Most people have recommended Campbell's as a takeover target. I think that this move makes them viable as an earnings story. It's a buy.
Then there's Hershey's (HSY) purchase of Amplify BETR, another snack food company famous for its Skinny Pop, the ubiquitous fresh popcorn that's taken over whole swaths of the snack food aisle. It's not a big deal: Amplify was only a $500 million company but today its stock is up 70% on this $921 million purchase. I think they paid a lot: Conagra (CAG) bought Boomchicka for $250 million last September. But Hershey needs scale and while I would not be a buyer of Hershey, I am making a point that stocks can give you an unfathomably great rate of return over a weekend. Not even the fabled bitcoin can do that for you.
If companies won't do what's right then the shareholders will do it for them. On Friday Elliott Partners took a 6.5% stake in Akamai (AKAM) the content delivery network's. I say three cheers as this company has a jewel of an asset, a network that simply could not be duplicated, which handles a gigantic amount of internet traffic. The company's stock has way underperformed and I think that either Elliott helps restructure the business to get it up to snuff or it succeeds in putting the company into play perhaps to be bought by a Cisco (CSCO) , or an Oracle (ORCL) or a Microsoft (MSFT) or an Alphabet (GOOGL) . Even up $7 I would buy the stock.
Finally we are just at the phase where analyst's recommendations are beginning to move stocks. This morning's push of Twitter's (TWTR) stock by JPMorgan shows you what I mean. The stock has rallied big on a simple upgrade!
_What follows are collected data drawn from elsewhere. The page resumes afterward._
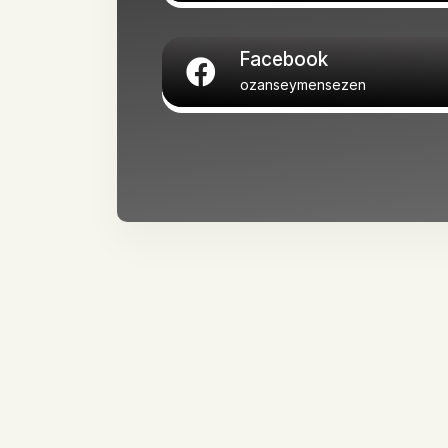
Facebook
ozanseymensezen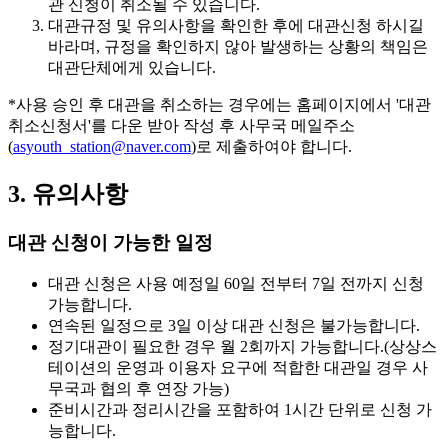
관 신청이 취소될 수 있습니다.
대관규정 및 유의사항을 확인한 후에 대관신청 하시길
바라며, 규정을 확인하지 않아 발생하는 상황의 책임은
대관단체에게 있습니다.
*사용 승인 후 대관을 취소하는 경우에는 홈페이지에서 '대관
취소신청서'를 다운 받아 작성 후 사무국 메일주소
(
asyouth_station@naver.com
)로 제출하여야 합니다.
3. 유의사항
대관 신청이 가능한 일정
대관 신청은
사용 예정일 60일 전부터 7일 전까지
신청
가능합니다.
연속된 일정으로 3일 이상 대관 신청은 불가능
합니다.
정기대관이 필요한 경우
월 2회까지
가능합니다.(상상스
테이션의 운영과 이용자 요구에 적합한 대관일 경우 사
무국과 협의 후 연장 가능)
준비시간과 정리시간을 포함하여
1시간 단위
로 신청 가
능합니다.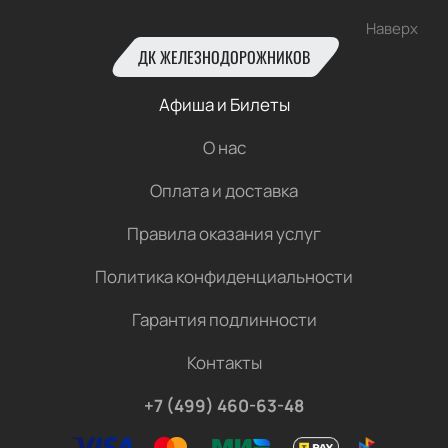
Наверх
ДК ЖЕЛЕЗНОДОРОЖНИКОВ
Афиша и Билеты
О нас
Оплата и доставка
Правила оказания услуг
Политика конфиденциальности
Гарантия подлинности
Контакты
+7 (499) 460-63-48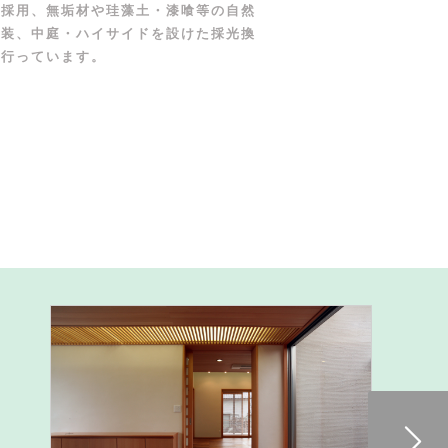
の採用、無垢材や珪藻土・漆喰等の自然
内装、中庭・ハイサイドを設けた採光換
を行っています。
Now, let's say none of these resonates with you as a reason to get into the market after this move. Can I suggest you do what I told members of the actionalertsplus.com club this morning with a recommendation to buy Honeywell (HON) ? We suggested a small buy to start with plenty of room left if the market does take a header. There's never a perfect entry point but at least this method doesn't bring about the disgust engendered by a top-tick, which has discouraged so many investors over the years.So here's the bottom line: I would have no qualms telling you that you missed it if I thought that. I am saying the opposite: good things come to those who buy. But don't buy big here and don't buy all at once as it most likely WON'T be your first one. That's the only way I know to get involved here though, and I do want you involved both with index funds and individual stocks. There's just not enough alternatives to justify staying away and plenty of reasons to get in even if you haven't yet bought a share of stock in any company.